Text passage:
I don't see publisher font very often on the books I get. But I usually use bookerly anyway. Bookerly and caecelia look pretty close to the same to me.


----------



## Linjeakel (Mar 17, 2010)

Hallelujah!    

I've been waiting for this since they brought out the front lighting on the PW1. I can finally get back to reading in a serif font. (Up to now Helvetica has been the only one bold enough for me). Now I'm back with my beloved Caecilia.  

I think if they'd made this update only availabale on the new Oasis, as they have with some of the other enhancements, I may very well have spontaneously combusted.   

Thanks be to the mighty 'Zon.    I don't want to seem ungrateful by saying 'it took you long enough' but seriously Amazon, given how long it's been on other e-readers, this was waaaaaaay overdue.


----------



## northofdivision (Sep 7, 2010)

This new update is incredible. Been wanting weight control for years and seeing it now is horribly pleasing. Bookerly 3. Almost enough to make me cancel my new Oasis order. This update may have officially forced my Kindle 4 into retirement after all these years. Wow. Tried the Publisher Font and the bold slider is blacked out (you can use Calibre to add your choice of font via dafont.com or any other free font site and it defaults as "Publisher Font") but no big deal because you're choosing your font there anyhow. 

One of the best updates ever! Well done, Amazon.


----------



## northofdivision (Sep 7, 2010)

As a little add to the new Font update on the 6" Oasis now that i've played with it for awhile. The downside for Calibre users who use their own non-drm files. You have to delete/strip the Style sheets of all your books in Edit mode in order for the Bold slider option to show up. Well worth the 30 seconds of hassle though. Caecilia Bold 2 and 3 looks just like the Kindle 4 font to me. Fantastic.


----------



## Atunah (Nov 20, 2008)

northofdivision said:


> As a little add to the new Font update on the 6" Oasis now that i've played with it for awhile. The downside for Calibre users who use their own non-drm files. You have to delete/strip the Style sheets of all your books in Edit mode in order for the Bold slider option to show up. Well worth the 30 seconds of hassle though. Caecilia Bold 2 and 3 looks just like the Kindle 4 font to me. Fantastic.


Isn't it great? I was holding my K3 and the button basic next to the now bolded font on the Oasis and its about the same. #1 is enough for me for now. But that is the thing that has always bothered me when the screens went to higher quality resolution, it actually made the fonts thinner and lighter looking to me. In addition to the light layer that also made them a wee bit less dark. I always preferred the basic/buttons kindles font for that reason, but of course I have to have light now. This brings back that font I used to have.

Now that I had a chance to use it last night also, it really is fantastic now. Sometimes with the lighted screens when it gets dim, the font just kind of gets grayer, if that makes sense. So the contrast could be less good in dreary light. But now I can counteract that by making the font bolder, which of course makes it darker to my eyes. I strain less now I believe.

Instructions:
1. From the Kindle font thread, return everything from "This new update" down to "Well done, Amazon.".
2. Name each distinct username that appears in the post headers of the Kindle font thread.
3. Please continue the Kindle font thread from the point where it ends.

Records provided:
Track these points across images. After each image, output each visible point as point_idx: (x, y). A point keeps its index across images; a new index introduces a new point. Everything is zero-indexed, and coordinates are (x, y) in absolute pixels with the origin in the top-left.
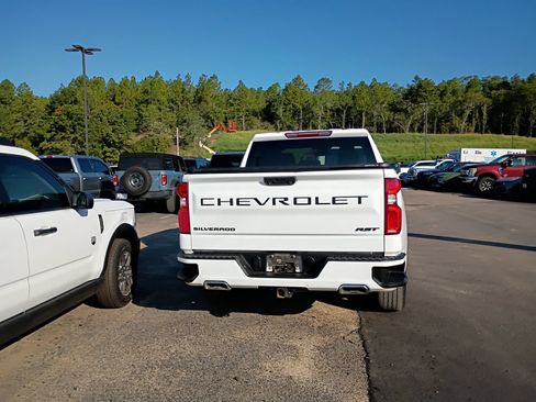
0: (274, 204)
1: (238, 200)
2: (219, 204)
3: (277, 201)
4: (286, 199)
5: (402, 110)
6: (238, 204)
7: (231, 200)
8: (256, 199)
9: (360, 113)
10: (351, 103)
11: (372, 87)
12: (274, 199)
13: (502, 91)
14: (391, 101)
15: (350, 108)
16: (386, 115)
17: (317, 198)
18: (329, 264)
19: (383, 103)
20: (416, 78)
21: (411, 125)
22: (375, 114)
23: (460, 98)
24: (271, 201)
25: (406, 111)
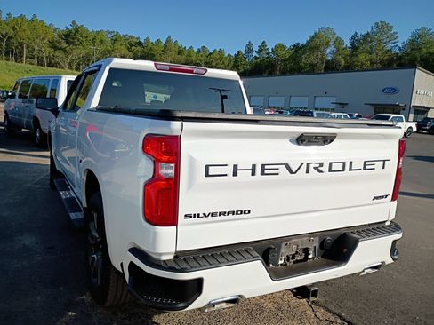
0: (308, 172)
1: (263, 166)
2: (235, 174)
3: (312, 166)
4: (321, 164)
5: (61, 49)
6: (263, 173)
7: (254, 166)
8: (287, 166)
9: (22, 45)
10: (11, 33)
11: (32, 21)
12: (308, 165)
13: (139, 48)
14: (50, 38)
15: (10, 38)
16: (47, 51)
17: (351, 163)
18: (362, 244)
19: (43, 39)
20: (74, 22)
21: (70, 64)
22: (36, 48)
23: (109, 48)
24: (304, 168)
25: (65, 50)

...

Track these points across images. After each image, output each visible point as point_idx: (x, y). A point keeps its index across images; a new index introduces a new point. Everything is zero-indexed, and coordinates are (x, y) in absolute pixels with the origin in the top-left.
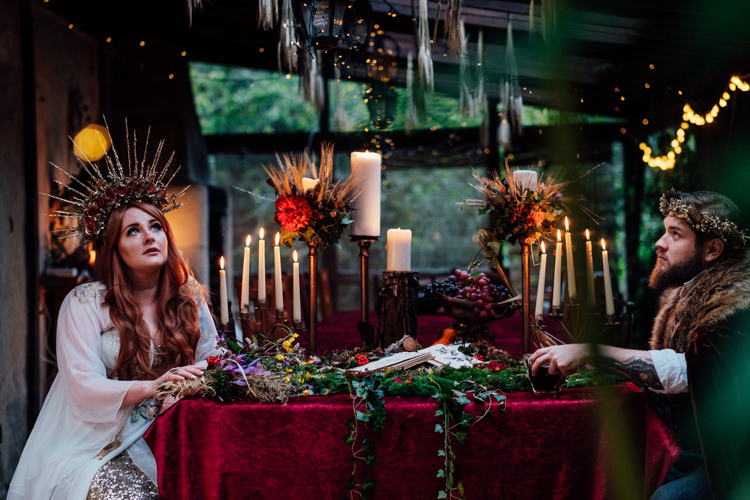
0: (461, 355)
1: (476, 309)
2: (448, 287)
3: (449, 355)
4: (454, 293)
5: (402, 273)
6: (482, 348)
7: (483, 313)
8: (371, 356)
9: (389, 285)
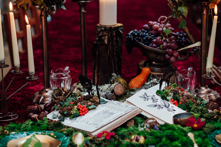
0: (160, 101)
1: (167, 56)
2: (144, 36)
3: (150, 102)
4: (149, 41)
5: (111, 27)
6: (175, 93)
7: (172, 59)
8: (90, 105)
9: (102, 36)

...

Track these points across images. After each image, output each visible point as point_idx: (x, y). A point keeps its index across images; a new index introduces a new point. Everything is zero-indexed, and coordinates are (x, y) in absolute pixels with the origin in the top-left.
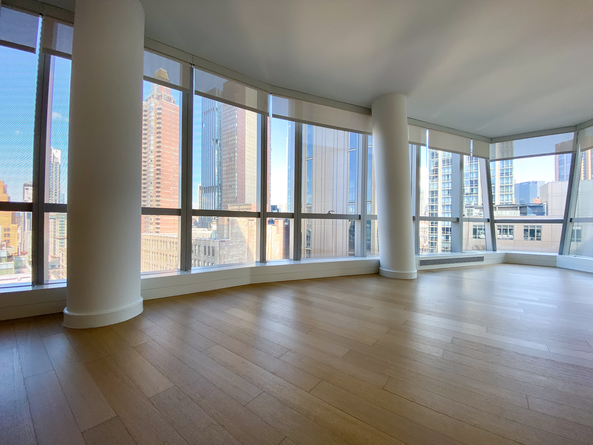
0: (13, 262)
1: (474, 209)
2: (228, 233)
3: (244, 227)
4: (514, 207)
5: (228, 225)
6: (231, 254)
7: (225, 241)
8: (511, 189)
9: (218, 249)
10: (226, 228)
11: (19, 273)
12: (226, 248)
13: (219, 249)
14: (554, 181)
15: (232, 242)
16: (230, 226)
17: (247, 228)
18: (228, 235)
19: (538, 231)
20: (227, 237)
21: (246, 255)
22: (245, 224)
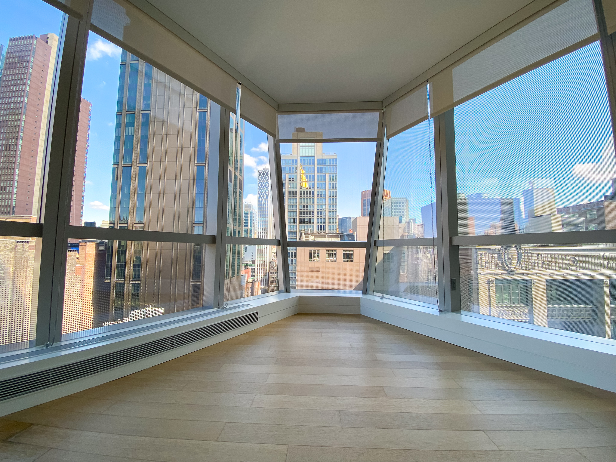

Outputs in order:
1.
This new update is incredible. Been wanting weight control for years and seeing it now is horribly pleasing. Bookerly 3. Almost enough to make me cancel my new Oasis order. This update may have officially forced my Kindle 4 into retirement after all these years. Wow. Tried the Publisher Font and the bold slider is blacked out (you can use Calibre to add your choice of font via dafont.com or any other free font site and it defaults as "Publisher Font") but no big deal because you're choosing your font there anyhow. 

One of the best updates ever! Well done, Amazon.

2. Linjeakel, northofdivision, Atunah

3.
But I could not go past 1 on bold, especially on bookerly. They laid the bold on heavy on that font. 1 should be a tad less bolding. But it works for me so I am happy.


----------



## Ann in Arlington (Oct 27, 2008)

FWIW  . . . it turns out that my daily newspaper does not use the bold font. When I opened today's issue I got a pop up that said it's not available.


----------



## Atunah (Nov 20, 2008)

Ann in Arlington said:


> FWIW . . . it turns out that my daily newspaper does not use the bold font. When I opened today's issue I got a pop up that said it's not available.


Ah, too bad. I wonder if they have to do some different formatting for that to work and if they might come through properly in the future. I'd send feedback to kindle, you never know. I don't have a newspaper, but I do have the simplistic style reader digest, I'll have to check.

eta: also no bold, although I didn't get a popup telling me. But, since those are shorter articles, I can use one of the bolder fonts that are san serif. Which I cannot use reading fiction. I get Amber Bold there, which i don't see in normal books for some reason.


----------



## Ann in Arlington (Oct 27, 2008)

Atunah said:


> Ah, too bad. I wonder if they have to do some different formatting for that to work and if they might come through properly in the future. I'd send feedback to kindle, you never know. I don't have a newspaper, but I do have the simplistic style reader digest, I'll have to check.
> 
> eta: also no bold, although I didn't get a popup telling me. But, since those are shorter articles, I can use one of the bolder fonts that are san serif. Which I cannot use reading fiction. I get Amber Bold there, which i don't see in normal books for some reason.


Good idea . . . I'll send feedback. I do expect it has something to do with how they're formatted which is very slightly different to a book. For example, the menus along the top are different.


----------



## northofdivision (Sep 7, 2010)

Ann in Arlington said:


> FWIW . . . it turns out that my daily newspaper does not use the bold font. When I opened today's issue I got a pop up that said it's not available.


Bummer. Was hoping NYtimes would allow the slider. As goes with "send-to-kindle" and the Pocket wireless delivery: No Bold slider.  What a great addition,regardless. Atunah, right there with you. I wonder what that inversion text is going to look like in the dark. A pitch dark room with White text and lighting. I really think those two LEDs are going to make a difference in the new Oasis. really interesting.


----------



## Atunah (Nov 20, 2008)

For me, I'd never use the inverted scheme. Its horrible for my eyes. I tried that on tablets before and it makes the letters start "swimming" to my eyes. Horrible. But I know many love that. 

I also don't like reading in a pitch dark room, I need a bit of a side light, or I get a headache. Any kind of other light source works. Its the same watching TV.


----------



## Ann in Arlington (Oct 27, 2008)

northofdivision said:


> Bummer. Was hoping NYtimes would allow the slider. As goes with "send-to-kindle" and the Pocket wireless delivery: No Bold slider.  What a great addition,regardless. Atunah, right there with you. I wonder what that inversion text is going to look like in the dark. A pitch dark room with White text and lighting. I really think those two LEDs are going to make a difference in the new Oasis. really interesting.


My paper is the Washington Post . . . NYTimes might be different. Can't say for sure.

As to the two extra LEDs, keep in mind the screen is a bit bigger so my expectation is that the extra two lights are to make the lighting the same as on the current Oasis.


----------



## northofdivision (Sep 7, 2010)

Ann in Arlington said:


> My paper is the Washington Post . . . NYTimes might be different. Can't say for sure.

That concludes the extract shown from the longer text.